**Task goal**
Edit the items from the start through the line containing "rotate and perspective: rotation 9.12°, automatic", swapping "developed" for "edited" and keeping every other part of those lines the same.

━━━

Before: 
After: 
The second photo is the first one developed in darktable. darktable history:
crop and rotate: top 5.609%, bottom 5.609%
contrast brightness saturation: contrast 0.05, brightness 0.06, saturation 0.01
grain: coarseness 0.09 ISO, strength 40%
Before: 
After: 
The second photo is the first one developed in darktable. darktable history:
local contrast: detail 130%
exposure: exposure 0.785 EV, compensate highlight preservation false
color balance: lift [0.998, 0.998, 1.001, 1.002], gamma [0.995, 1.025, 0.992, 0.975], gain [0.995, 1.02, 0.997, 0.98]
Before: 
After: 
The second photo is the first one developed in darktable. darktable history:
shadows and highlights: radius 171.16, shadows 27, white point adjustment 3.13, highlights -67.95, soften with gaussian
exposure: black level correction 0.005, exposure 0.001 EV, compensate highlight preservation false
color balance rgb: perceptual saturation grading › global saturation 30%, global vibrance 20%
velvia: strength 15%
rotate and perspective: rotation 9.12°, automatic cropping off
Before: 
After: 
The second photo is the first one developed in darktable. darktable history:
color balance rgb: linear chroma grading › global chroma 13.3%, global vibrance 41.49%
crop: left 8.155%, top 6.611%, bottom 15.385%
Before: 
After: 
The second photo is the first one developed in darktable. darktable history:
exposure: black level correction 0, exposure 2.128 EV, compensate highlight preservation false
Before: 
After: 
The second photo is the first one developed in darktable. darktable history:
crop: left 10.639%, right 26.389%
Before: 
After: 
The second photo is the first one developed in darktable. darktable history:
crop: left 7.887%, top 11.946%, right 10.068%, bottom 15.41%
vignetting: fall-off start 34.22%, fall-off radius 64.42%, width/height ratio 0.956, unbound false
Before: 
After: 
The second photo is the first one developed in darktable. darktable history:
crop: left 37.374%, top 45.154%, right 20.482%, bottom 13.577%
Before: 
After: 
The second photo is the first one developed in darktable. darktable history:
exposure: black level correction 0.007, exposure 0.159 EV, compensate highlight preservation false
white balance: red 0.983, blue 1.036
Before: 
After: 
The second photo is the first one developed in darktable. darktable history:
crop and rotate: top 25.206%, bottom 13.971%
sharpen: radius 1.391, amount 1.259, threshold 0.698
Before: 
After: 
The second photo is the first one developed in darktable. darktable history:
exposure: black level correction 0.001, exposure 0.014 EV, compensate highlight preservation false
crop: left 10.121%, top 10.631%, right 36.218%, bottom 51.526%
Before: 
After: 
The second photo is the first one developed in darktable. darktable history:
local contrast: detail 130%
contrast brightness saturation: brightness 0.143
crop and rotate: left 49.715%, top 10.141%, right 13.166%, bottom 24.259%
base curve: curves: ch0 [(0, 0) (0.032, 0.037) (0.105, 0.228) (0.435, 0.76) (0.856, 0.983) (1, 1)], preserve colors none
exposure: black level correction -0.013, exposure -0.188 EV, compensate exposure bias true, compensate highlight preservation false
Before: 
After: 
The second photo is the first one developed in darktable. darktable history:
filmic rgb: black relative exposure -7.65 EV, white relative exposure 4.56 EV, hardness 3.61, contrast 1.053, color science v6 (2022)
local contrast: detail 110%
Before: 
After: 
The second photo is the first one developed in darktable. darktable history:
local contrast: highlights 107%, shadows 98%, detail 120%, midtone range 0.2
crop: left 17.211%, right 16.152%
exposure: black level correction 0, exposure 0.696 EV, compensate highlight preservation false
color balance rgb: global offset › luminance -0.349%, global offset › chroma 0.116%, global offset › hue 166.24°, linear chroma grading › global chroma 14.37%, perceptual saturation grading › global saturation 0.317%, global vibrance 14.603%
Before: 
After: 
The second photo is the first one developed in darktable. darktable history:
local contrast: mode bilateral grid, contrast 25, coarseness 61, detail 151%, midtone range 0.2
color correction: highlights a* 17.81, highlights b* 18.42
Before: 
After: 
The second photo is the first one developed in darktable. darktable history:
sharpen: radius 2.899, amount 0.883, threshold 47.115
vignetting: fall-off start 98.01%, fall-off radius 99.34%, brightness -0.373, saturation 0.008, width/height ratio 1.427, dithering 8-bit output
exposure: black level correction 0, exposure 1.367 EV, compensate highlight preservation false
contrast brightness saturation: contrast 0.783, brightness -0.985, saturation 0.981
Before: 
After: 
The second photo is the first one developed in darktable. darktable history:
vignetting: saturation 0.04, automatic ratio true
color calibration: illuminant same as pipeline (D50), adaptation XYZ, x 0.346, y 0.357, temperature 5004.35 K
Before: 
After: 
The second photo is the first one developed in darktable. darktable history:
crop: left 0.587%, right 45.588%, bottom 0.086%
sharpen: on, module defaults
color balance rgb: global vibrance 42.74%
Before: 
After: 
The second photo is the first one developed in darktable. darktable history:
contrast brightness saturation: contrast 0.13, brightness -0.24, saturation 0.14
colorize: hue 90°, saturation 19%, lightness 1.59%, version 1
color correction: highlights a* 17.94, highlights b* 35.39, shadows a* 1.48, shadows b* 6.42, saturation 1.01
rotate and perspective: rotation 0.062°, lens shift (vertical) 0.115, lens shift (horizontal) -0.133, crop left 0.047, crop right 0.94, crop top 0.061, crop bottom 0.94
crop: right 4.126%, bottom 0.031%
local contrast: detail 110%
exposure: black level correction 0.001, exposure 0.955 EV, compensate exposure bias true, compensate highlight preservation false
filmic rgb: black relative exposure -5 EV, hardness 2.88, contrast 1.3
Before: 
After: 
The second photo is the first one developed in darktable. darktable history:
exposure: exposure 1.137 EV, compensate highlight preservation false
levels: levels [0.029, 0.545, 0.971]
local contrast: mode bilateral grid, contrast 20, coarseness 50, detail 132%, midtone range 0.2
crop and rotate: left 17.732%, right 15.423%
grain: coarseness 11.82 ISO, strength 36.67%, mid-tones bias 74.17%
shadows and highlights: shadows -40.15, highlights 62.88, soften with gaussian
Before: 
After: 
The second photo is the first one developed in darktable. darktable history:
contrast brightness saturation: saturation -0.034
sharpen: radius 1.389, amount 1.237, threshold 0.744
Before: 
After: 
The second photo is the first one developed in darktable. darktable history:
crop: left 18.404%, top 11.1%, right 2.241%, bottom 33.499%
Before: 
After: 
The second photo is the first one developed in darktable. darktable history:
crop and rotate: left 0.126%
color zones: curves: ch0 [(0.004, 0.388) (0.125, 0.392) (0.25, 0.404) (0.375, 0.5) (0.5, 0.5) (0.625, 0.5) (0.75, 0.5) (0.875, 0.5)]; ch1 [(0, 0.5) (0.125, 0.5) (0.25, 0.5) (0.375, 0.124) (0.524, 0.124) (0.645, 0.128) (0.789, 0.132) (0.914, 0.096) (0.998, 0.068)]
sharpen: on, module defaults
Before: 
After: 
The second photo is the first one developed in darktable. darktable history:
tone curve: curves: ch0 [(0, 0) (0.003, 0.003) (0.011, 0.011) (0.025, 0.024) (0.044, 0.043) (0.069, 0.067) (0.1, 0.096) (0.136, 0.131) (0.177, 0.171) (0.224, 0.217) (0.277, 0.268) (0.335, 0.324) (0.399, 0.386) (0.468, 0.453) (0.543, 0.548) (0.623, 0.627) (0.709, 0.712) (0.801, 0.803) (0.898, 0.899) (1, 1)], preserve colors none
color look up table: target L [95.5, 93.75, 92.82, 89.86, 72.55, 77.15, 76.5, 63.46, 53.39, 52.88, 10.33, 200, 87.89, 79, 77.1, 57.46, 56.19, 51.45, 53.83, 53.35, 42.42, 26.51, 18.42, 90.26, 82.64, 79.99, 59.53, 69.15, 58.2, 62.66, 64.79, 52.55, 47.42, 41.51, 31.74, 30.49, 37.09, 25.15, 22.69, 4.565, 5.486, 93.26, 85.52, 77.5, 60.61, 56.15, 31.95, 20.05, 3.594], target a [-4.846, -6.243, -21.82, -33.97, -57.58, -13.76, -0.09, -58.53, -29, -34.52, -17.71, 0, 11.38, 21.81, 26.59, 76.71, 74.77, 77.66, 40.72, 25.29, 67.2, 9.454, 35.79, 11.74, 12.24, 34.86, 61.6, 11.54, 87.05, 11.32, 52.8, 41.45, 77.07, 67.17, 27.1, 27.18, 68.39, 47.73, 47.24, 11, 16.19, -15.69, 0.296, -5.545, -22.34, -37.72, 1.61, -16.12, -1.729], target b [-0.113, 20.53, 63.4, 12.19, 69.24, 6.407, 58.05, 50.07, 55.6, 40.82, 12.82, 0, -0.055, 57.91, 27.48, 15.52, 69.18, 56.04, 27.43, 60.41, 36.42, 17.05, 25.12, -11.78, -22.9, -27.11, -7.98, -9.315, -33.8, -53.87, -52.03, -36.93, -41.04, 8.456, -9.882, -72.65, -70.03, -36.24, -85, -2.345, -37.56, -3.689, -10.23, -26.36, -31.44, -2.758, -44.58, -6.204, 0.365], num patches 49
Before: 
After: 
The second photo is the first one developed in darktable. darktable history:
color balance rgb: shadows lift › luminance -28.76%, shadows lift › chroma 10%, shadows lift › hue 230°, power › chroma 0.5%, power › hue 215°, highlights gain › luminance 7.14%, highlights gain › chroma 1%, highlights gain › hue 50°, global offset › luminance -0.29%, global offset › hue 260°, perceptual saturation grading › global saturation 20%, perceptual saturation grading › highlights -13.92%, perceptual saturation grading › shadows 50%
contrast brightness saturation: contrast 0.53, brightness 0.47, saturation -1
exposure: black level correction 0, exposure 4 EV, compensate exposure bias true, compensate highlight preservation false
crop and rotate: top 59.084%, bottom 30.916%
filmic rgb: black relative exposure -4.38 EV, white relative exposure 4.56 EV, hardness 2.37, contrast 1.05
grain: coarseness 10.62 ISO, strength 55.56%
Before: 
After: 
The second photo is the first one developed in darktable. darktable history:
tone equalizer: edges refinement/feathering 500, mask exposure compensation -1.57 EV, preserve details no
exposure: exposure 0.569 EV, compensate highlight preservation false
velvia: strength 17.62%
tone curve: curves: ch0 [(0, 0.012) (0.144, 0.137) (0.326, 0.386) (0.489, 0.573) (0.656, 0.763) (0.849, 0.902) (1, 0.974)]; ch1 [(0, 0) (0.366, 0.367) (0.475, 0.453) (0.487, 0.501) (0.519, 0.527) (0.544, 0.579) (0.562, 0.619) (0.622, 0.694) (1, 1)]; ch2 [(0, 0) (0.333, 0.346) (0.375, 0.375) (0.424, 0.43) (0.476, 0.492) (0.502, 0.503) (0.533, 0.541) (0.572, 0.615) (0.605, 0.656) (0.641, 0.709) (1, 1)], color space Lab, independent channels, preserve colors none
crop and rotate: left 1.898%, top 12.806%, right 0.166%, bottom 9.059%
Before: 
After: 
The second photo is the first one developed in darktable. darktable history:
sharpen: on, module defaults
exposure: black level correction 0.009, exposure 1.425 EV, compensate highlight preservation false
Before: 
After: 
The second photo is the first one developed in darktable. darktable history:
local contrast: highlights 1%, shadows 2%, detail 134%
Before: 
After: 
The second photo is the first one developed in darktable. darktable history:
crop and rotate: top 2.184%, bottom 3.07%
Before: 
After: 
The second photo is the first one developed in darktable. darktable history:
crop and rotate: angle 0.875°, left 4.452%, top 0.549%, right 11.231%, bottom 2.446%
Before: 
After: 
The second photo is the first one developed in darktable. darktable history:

━━━

**Written reply**
Before: 
After: 
The second photo is the first one edited in darktable. darktable history:
crop and rotate: top 5.609%, bottom 5.609%
contrast brightness saturation: contrast 0.05, brightness 0.06, saturation 0.01
grain: coarseness 0.09 ISO, strength 40%
Before: 
After: 
The second photo is the first one edited in darktable. darktable history:
local contrast: detail 130%
exposure: exposure 0.785 EV, compensate highlight preservation false
color balance: lift [0.998, 0.998, 1.001, 1.002], gamma [0.995, 1.025, 0.992, 0.975], gain [0.995, 1.02, 0.997, 0.98]
Before: 
After: 
The second photo is the first one edited in darktable. darktable history:
shadows and highlights: radius 171.16, shadows 27, white point adjustment 3.13, highlights -67.95, soften with gaussian
exposure: black level correction 0.005, exposure 0.001 EV, compensate highlight preservation false
color balance rgb: perceptual saturation grading › global saturation 30%, global vibrance 20%
velvia: strength 15%
rotate and perspective: rotation 9.12°, automatic cropping off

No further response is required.